Key Experimental Results¶
CIRR Supervised Setting (Recall@K)¶
| Method | Backbone | R@1 | R@5 | R@10 | R@50 |
|---|---|---|---|---|---|
| CLIP4CIR | ViT-B | 44.82 | 77.04 | 86.65 | 97.90 |
| CASE | ViT-B | 48.68 | 79.98 | 88.51 | — |
| ConText-CIR | ViT-B | Best | Best | Best | Best |
CIRR Zero-Shot Setting (R@1 Gain)¶
| Backbone | R@1 Gain (vs. Prev. SOTA) |
|---|---|
| ViT-B | +4.78 |
| ViT-L | +5.38 |
| ViT-H | +12.88 |
Key Findings: ConText-CIR with a ViT-H backbone even outperforms all methods using the larger ViT-G backbone (where ViT-G has approximately 400M more parameters), achieving zero-shot performance superior to CoVR-2 which was pretrained on 4.9 million samples.
Ablation Study¶
| Training Data | R@1 | R@5 | R@10 | R@50 |
|---|---|---|---|---|
| CIRR only | 45.25 | 77.52 | 86.88 | 97.24 |
| CIRR + CIRRR (synthetic) | 48.54 | — | — | — |
Both TCC Loss and synthetic data contribute significantly to performance.
Technical Details Supplement¶
Noun Phrase Extraction¶
- spaCy is used to automatically extract noun phrases from text modifications.
- Attention weights between each noun phrase and image patches are computed independently.
- The alignment loss is imposed at the token level, which is much finer-grained than the sentence level.
CIRRR Synthetic Dataset¶
- Starting from original CIRR images, VLMs are utilized to generate descriptions.
- LLMs automatically generate relative modification texts based on description differences.
- The quality of synthetic data is validated through human evaluation.
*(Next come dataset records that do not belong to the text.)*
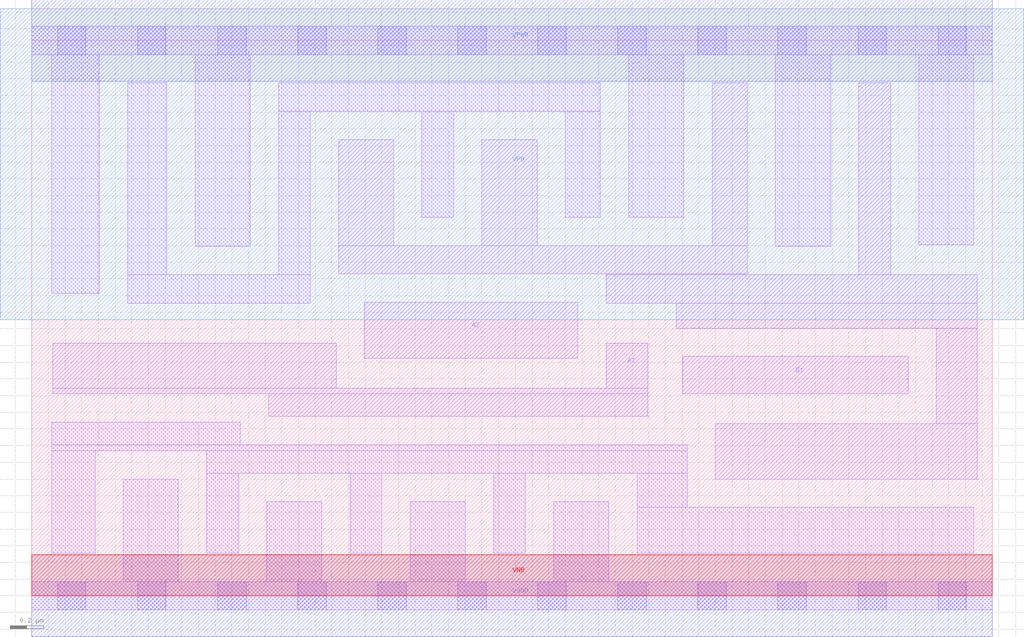
<source format=lef>
# Copyright 2020 The SkyWater PDK Authors
#
# Licensed under the Apache License, Version 2.0 (the "License");
# you may not use this file except in compliance with the License.
# You may obtain a copy of the License at
#
#     https://www.apache.org/licenses/LICENSE-2.0
#
# Unless required by applicable law or agreed to in writing, software
# distributed under the License is distributed on an "AS IS" BASIS,
# WITHOUT WARRANTIES OR CONDITIONS OF ANY KIND, either express or implied.
# See the License for the specific language governing permissions and
# limitations under the License.
#
# SPDX-License-Identifier: Apache-2.0

VERSION 5.7 ;
  NOWIREEXTENSIONATPIN ON ;
  DIVIDERCHAR "/" ;
  BUSBITCHARS "[]" ;
MACRO sky130_fd_sc_lp__o21ai_4
  CLASS CORE ;
  FOREIGN sky130_fd_sc_lp__o21ai_4 ;
  ORIGIN  0.000000  0.000000 ;
  SIZE  5.760000 BY  3.330000 ;
  SYMMETRY X Y R90 ;
  SITE unit ;
  PIN A1
    ANTENNAGATEAREA  1.260000 ;
    DIRECTION INPUT ;
    USE SIGNAL ;
    PORT
      LAYER li1 ;
        RECT 0.125000 1.210000 3.695000 1.245000 ;
        RECT 0.125000 1.245000 1.825000 1.515000 ;
        RECT 1.420000 1.075000 3.695000 1.210000 ;
        RECT 3.445000 1.245000 3.695000 1.515000 ;
    END
  END A1
  PIN A2
    ANTENNAGATEAREA  1.260000 ;
    DIRECTION INPUT ;
    USE SIGNAL ;
    PORT
      LAYER li1 ;
        RECT 1.995000 1.425000 3.275000 1.760000 ;
    END
  END A2
  PIN B1
    ANTENNAGATEAREA  1.260000 ;
    DIRECTION INPUT ;
    USE SIGNAL ;
    PORT
      LAYER li1 ;
        RECT 3.905000 1.210000 5.255000 1.435000 ;
    END
  END B1
  PIN Y
    ANTENNADIFFAREA  1.881600 ;
    DIRECTION OUTPUT ;
    USE SIGNAL ;
    PORT
      LAYER li1 ;
        RECT 1.840000 1.930000 4.290000 2.100000 ;
        RECT 1.840000 2.100000 2.170000 2.735000 ;
        RECT 2.700000 2.100000 3.030000 2.735000 ;
        RECT 3.445000 1.755000 5.670000 1.925000 ;
        RECT 3.445000 1.925000 4.290000 1.930000 ;
        RECT 3.865000 1.605000 5.670000 1.755000 ;
        RECT 4.080000 2.100000 4.290000 3.075000 ;
        RECT 4.100000 0.700000 5.670000 1.030000 ;
        RECT 4.960000 1.925000 5.150000 3.075000 ;
        RECT 5.425000 1.030000 5.670000 1.605000 ;
    END
  END Y
  PIN VGND
    DIRECTION INOUT ;
    USE GROUND ;
    PORT
      LAYER met1 ;
        RECT 0.000000 -0.245000 5.760000 0.245000 ;
    END
  END VGND
  PIN VNB
    DIRECTION INOUT ;
    USE GROUND ;
    PORT
      LAYER pwell ;
        RECT 0.000000 0.000000 5.760000 0.245000 ;
    END
  END VNB
  PIN VPB
    DIRECTION INOUT ;
    USE POWER ;
    PORT
      LAYER nwell ;
        RECT -0.190000 1.655000 5.950000 3.520000 ;
    END
  END VPB
  PIN VPWR
    DIRECTION INOUT ;
    USE POWER ;
    PORT
      LAYER met1 ;
        RECT 0.000000 3.085000 5.760000 3.575000 ;
    END
  END VPWR
  OBS
    LAYER li1 ;
      RECT 0.000000 -0.085000 5.760000 0.085000 ;
      RECT 0.000000  3.245000 5.760000 3.415000 ;
      RECT 0.120000  0.255000 0.380000 0.870000 ;
      RECT 0.120000  0.870000 3.930000 0.905000 ;
      RECT 0.120000  0.905000 1.250000 1.040000 ;
      RECT 0.120000  1.815000 0.405000 3.245000 ;
      RECT 0.550000  0.085000 0.880000 0.700000 ;
      RECT 0.575000  1.755000 1.670000 1.925000 ;
      RECT 0.575000  1.925000 0.810000 3.075000 ;
      RECT 0.980000  2.095000 1.310000 3.245000 ;
      RECT 1.050000  0.255000 1.240000 0.735000 ;
      RECT 1.050000  0.735000 3.930000 0.870000 ;
      RECT 1.410000  0.085000 1.740000 0.565000 ;
      RECT 1.480000  1.925000 1.670000 2.905000 ;
      RECT 1.480000  2.905000 3.410000 3.075000 ;
      RECT 1.910000  0.255000 2.100000 0.735000 ;
      RECT 2.270000  0.085000 2.600000 0.565000 ;
      RECT 2.340000  2.270000 2.530000 2.905000 ;
      RECT 2.770000  0.255000 2.960000 0.735000 ;
      RECT 3.130000  0.085000 3.460000 0.565000 ;
      RECT 3.200000  2.270000 3.410000 2.905000 ;
      RECT 3.580000  2.270000 3.910000 3.245000 ;
      RECT 3.630000  0.255000 5.650000 0.530000 ;
      RECT 3.630000  0.530000 3.930000 0.735000 ;
      RECT 4.460000  2.095000 4.790000 3.245000 ;
      RECT 5.320000  2.105000 5.650000 3.245000 ;
    LAYER mcon ;
      RECT 0.155000 -0.085000 0.325000 0.085000 ;
      RECT 0.155000  3.245000 0.325000 3.415000 ;
      RECT 0.635000 -0.085000 0.805000 0.085000 ;
      RECT 0.635000  3.245000 0.805000 3.415000 ;
      RECT 1.115000 -0.085000 1.285000 0.085000 ;
      RECT 1.115000  3.245000 1.285000 3.415000 ;
      RECT 1.595000 -0.085000 1.765000 0.085000 ;
      RECT 1.595000  3.245000 1.765000 3.415000 ;
      RECT 2.075000 -0.085000 2.245000 0.085000 ;
      RECT 2.075000  3.245000 2.245000 3.415000 ;
      RECT 2.555000 -0.085000 2.725000 0.085000 ;
      RECT 2.555000  3.245000 2.725000 3.415000 ;
      RECT 3.035000 -0.085000 3.205000 0.085000 ;
      RECT 3.035000  3.245000 3.205000 3.415000 ;
      RECT 3.515000 -0.085000 3.685000 0.085000 ;
      RECT 3.515000  3.245000 3.685000 3.415000 ;
      RECT 3.995000 -0.085000 4.165000 0.085000 ;
      RECT 3.995000  3.245000 4.165000 3.415000 ;
      RECT 4.475000 -0.085000 4.645000 0.085000 ;
      RECT 4.475000  3.245000 4.645000 3.415000 ;
      RECT 4.955000 -0.085000 5.125000 0.085000 ;
      RECT 4.955000  3.245000 5.125000 3.415000 ;
      RECT 5.435000 -0.085000 5.605000 0.085000 ;
      RECT 5.435000  3.245000 5.605000 3.415000 ;
  END
END sky130_fd_sc_lp__o21ai_4
END LIBRARY

</source>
- The data volume is moderate to avoid introducing noisy labels.
Highlights & Insights¶
- The concept-level alignment idea is elegant and effective, showing a natural and meaningful progression from global alignment to fine-grained conceptual alignment.
- The synthetic data pipeline has strong generalizability, enabling the generation of CIR training data from any unlabeled images.
- No computational overhead is added during inference; concept consistency is introduced only during the training phase.
- Outperforming larger models with a smaller model in the zero-shot setting demonstrates the data efficiency of the method.
- Supports multiple CLIP backbones with consistent performance gains, showing excellent generalizability of the method.